You’d also think that JLU being set in the present would mean no material from Batman Beyond, but you’d be especially wrong there. The DCAU Justice League’s first appearance was actually the future version in a two-part Beyond episode, and even after the end of that show JLU would revisit the time period multiple times, including in Epilogue, an episode that was written as a potential finale for both JLU and BB, and carried its present-day story all the way through to a much-older Terry McGinnis, where it wraps up elements of his character arc as well.
In addition to direct visitations via time-travel and flash-forwards, JLU also did a great job of building steadily but gradually toward Beyond‘s status quo. One example was its showcasing of the original form of the Royal Flush gang, a playing-card-themed group of bad guys taken from the comics but which had first appeared in Beyond. The most well-known example, though, is probably the relationship between Shayera Hol, Hawkgirl, and John Stewart, the JLU era’s Green Lantern. While the earliest hints of the relationship appeared early on, the creators knew that getting the characters together was much less important than the story that got them there, so they took their sweet time over several seasons—even breaking them up for a while. Of course, the reason they could get away with such a slow burn without driving the shippers crazy was because longtime DCAU fans knew they’d end up together, because we’d already met their child, Warhawk, in Batman Beyond.

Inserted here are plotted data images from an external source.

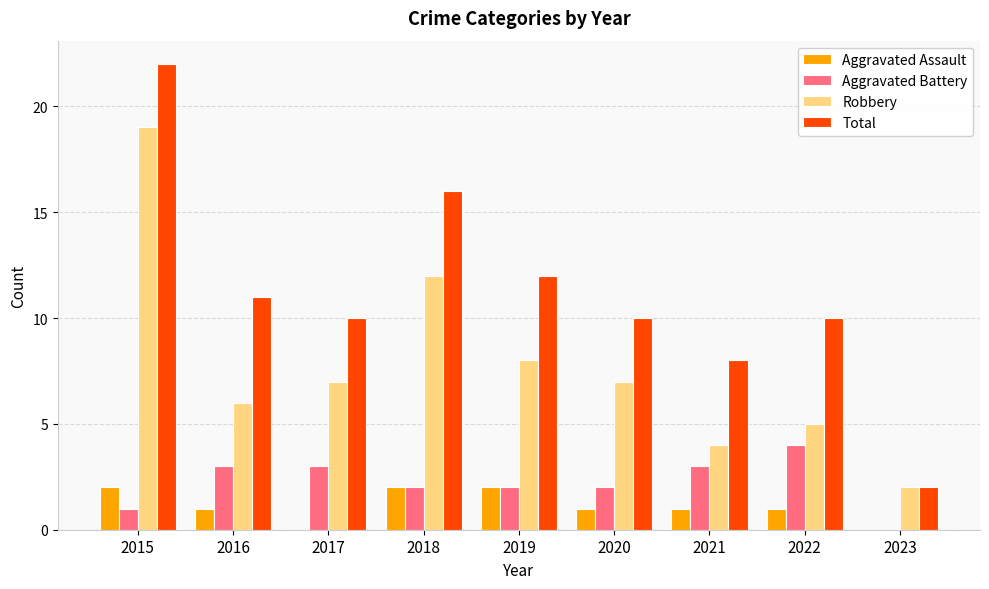

What value does the Aggravated Battery series have at 2016?

3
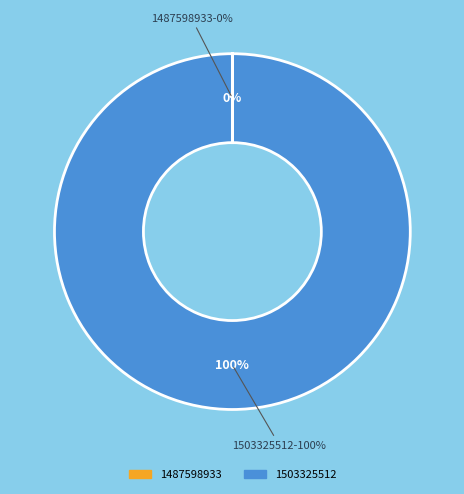

What is the total percentage of 1503325512 and 1487598933?

100.0%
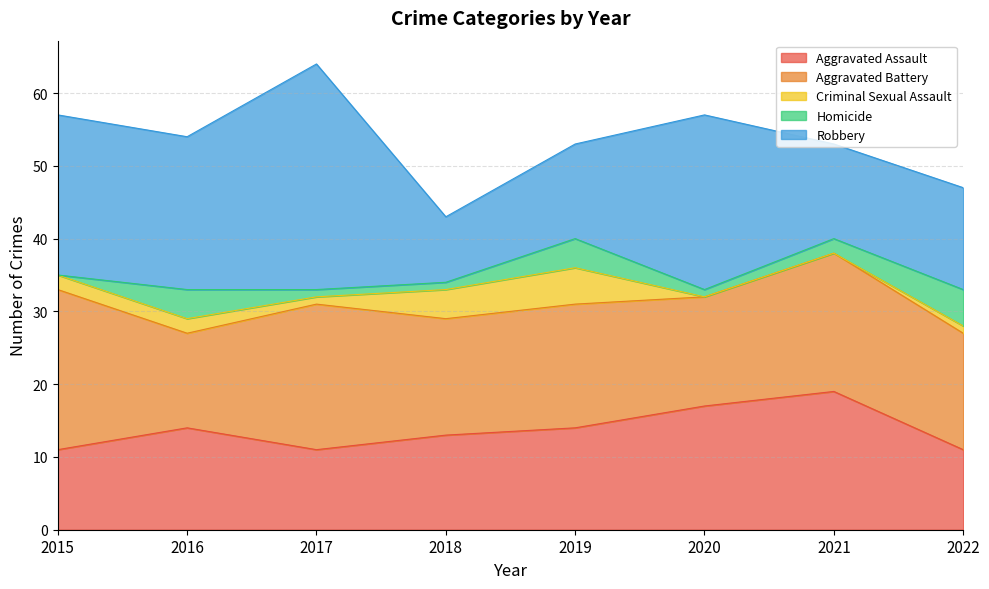

What is the difference between the maximum and minimum values in the Homicide series?

5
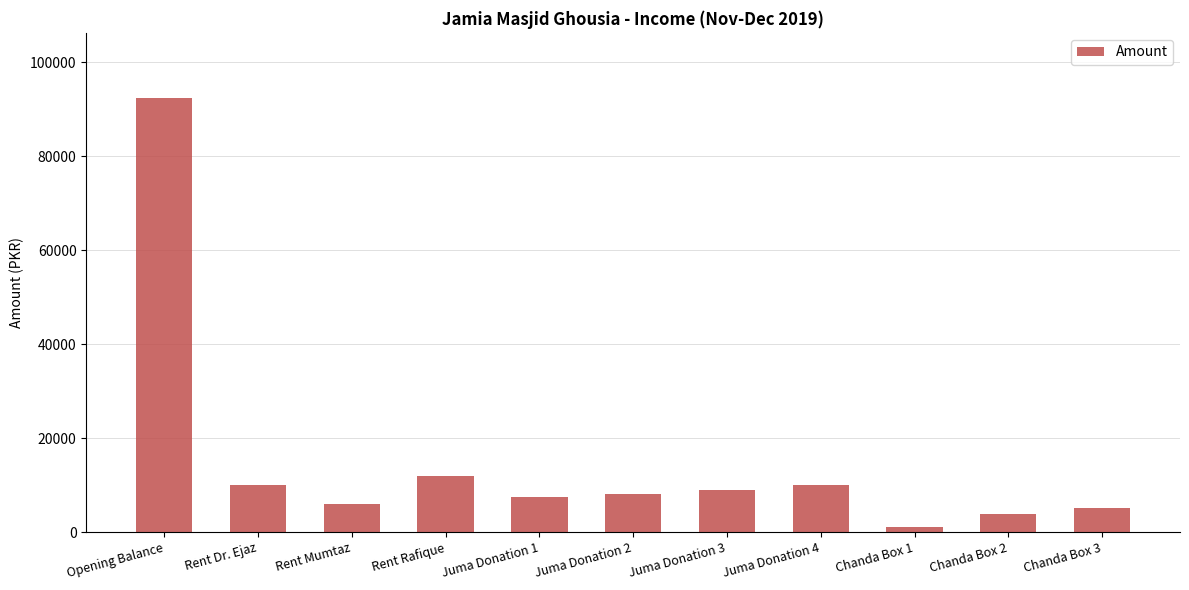

How many categories are shown in the chart?

11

Warhawk’s first appearance predated the beginning of the romance plot in Justice League by several years, but seeing the character in action—lacking natural wings like most of DC’s hawk-themed heroes and with a complexion suggestive of humans of mixed race (John Stewart is black and Hawkgirl, though an alien, is effectively white)—made it clear very early on where Jon and Shayera’s flirtation was leading, and even as a longtime devotee of the DCAU, I’d be hard-pressed to guess what idea came first, the character or his parents.
Making this point where Star Wars is concerned is kind of a double-edged sword, because there barely is any continuity for new material, films or otherwise, to reference. And as much as us EU fans love diving into a book like Darth Plagueis that seamlessly weaves together all manner of earlier sources, it’s now much harder to imagine that book taking place in the SW canon than, say, Kenobi, a book that’s every bit as awesome but takes place effectively in a bubble—and is highly unlikely to ever be contradicted.

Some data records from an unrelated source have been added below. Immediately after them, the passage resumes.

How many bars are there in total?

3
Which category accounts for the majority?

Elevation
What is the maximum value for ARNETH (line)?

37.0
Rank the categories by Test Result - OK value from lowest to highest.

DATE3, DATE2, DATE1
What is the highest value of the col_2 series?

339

So I guess what I’m hoping is that the Story Group will learn from the DCAU’s use of continuity going forward—and indeed, there are scattered (and over-the-top) reports that the Disney era of Star Wars is going to “redefine longform storytelling”, implying that not only will conflicts be less common, but that everything that does come out will weave into and feed off of everything else rather than existing in a bubble. While that might—might—mean a less hospitable environment for enjoyable standalone stories like Kenobi, it is nevertheless an exciting prospect to consider.